For all their future acts of "sewer theft" I hereby hold them harmless!

Alan S. Freemond, Sr. said...

Total local spending on school construction, libraries, fire departments, and all other local services simply cannot keep rising faster than Hoosier incomes.

If you'd rein in your development buddy/contributors' wasteful subdivisions we'd not have above mentioned problem.

So you want to increase the sales tax by about 9%,huh? Why have you given Honda 140 Million dollars in tax breaks, why did you see to it that Honda got 50 million dollars in cash? A lucky job applicant downh at honda might earn 31 thoudand dollars a year, that appears to be what they are spending on improvementds of your house every month, or is it every week?. Yeah, part time I live down the street from you, I see it all.

So what is a 9% sales tax increase to your contributors? Not a damned thing. But to some folks it significent

You wouldn't say a good word nor put in 5 damned cents for the campaign of the republican candidate for County Commsioner in Dearborn County. I asked you for your help. you didn't even have he courtesy to answer O. K. or forget it. Essentially your silence boosted the campaign of a democrat. Too minor an election? Well all politics is local. Want to bet me that Sodrel loses Daerborn County again to a beatable second class political hack?? Neither you nor the State Republican Chair, Murry Clark give a damn.

Are you scared of the Dearborn County RINO party? Are you a RINO?

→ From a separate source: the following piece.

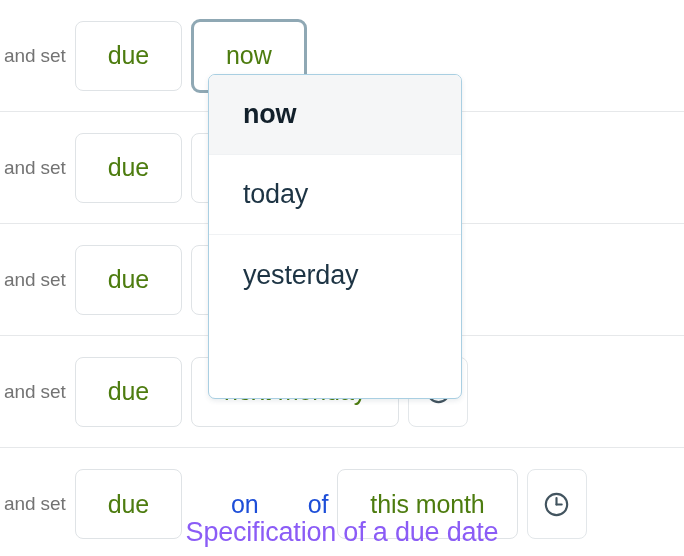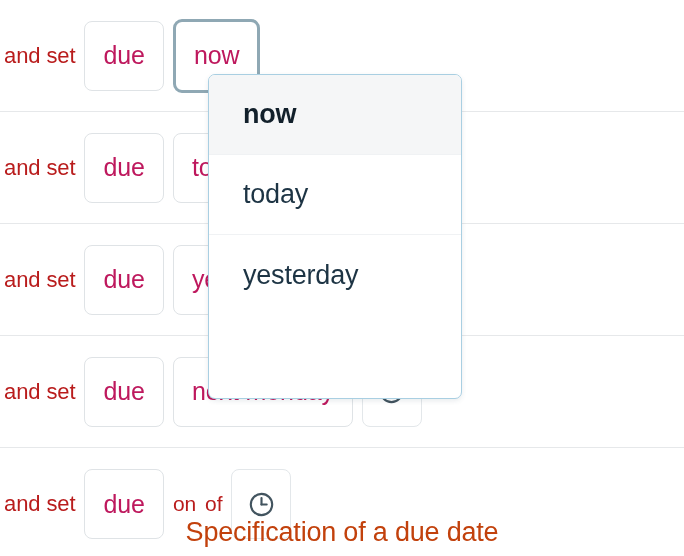"and set" .lead-text { color: #b91c1c -> #737373; font-size: 22px -> 19px }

When you want to run for president, as I believe that you do, I'll bet you that we won't help.

Anonymous said...

On the local level, maybe if a few development stooges would not use our tax dollars as their petty cash fund, that would go a long way in lowering our taxes!

Anonymous said...

Let us broaden our tax base by giving away tax abatements and forcing taxpayers to get loans to finance someone else's business interests.

While it may not "literally" broaden our tax base, it will help a few realtors/developers/bankers/lawyers pay their tax bills.

Anonymous said...

Crazy Al's at it again!

Anonymous said...

Crazy Al's at it again!

I see you graduated from your "Boogy Man" comments!

Now you are a two note dimbulb!

You probably have a bit of trouble in relationships, do you not?

Someday you will find the right person for you!

Someone who does not require both wit and intelligence in a mate!

adc said...

MItch's plan sounds relatively decent. But it does give the STATE more say in local government. Have local officials here done anything to be see how the locals want their government to be structured? Of is Mitch and the legislature deciding FOR us?
Having an assessor who hires outside appraisers sounds like more privatization.

Anonymous said...

"I will propose the elimination of all political assessors and the appointment by each County Council of a single, qualified and certified assessor to oversee trained professionals in conducting future appraisals.

Uh Oh!!!

Looks like we will soon have another member of Ewbank and Kramer as the Council Attorney for the County Council!!!

Anonymous said...

"3% for other businesses"---translation to that statement is farmers will pay 3%. This deal won't fly as written or stated...sorry Mitch.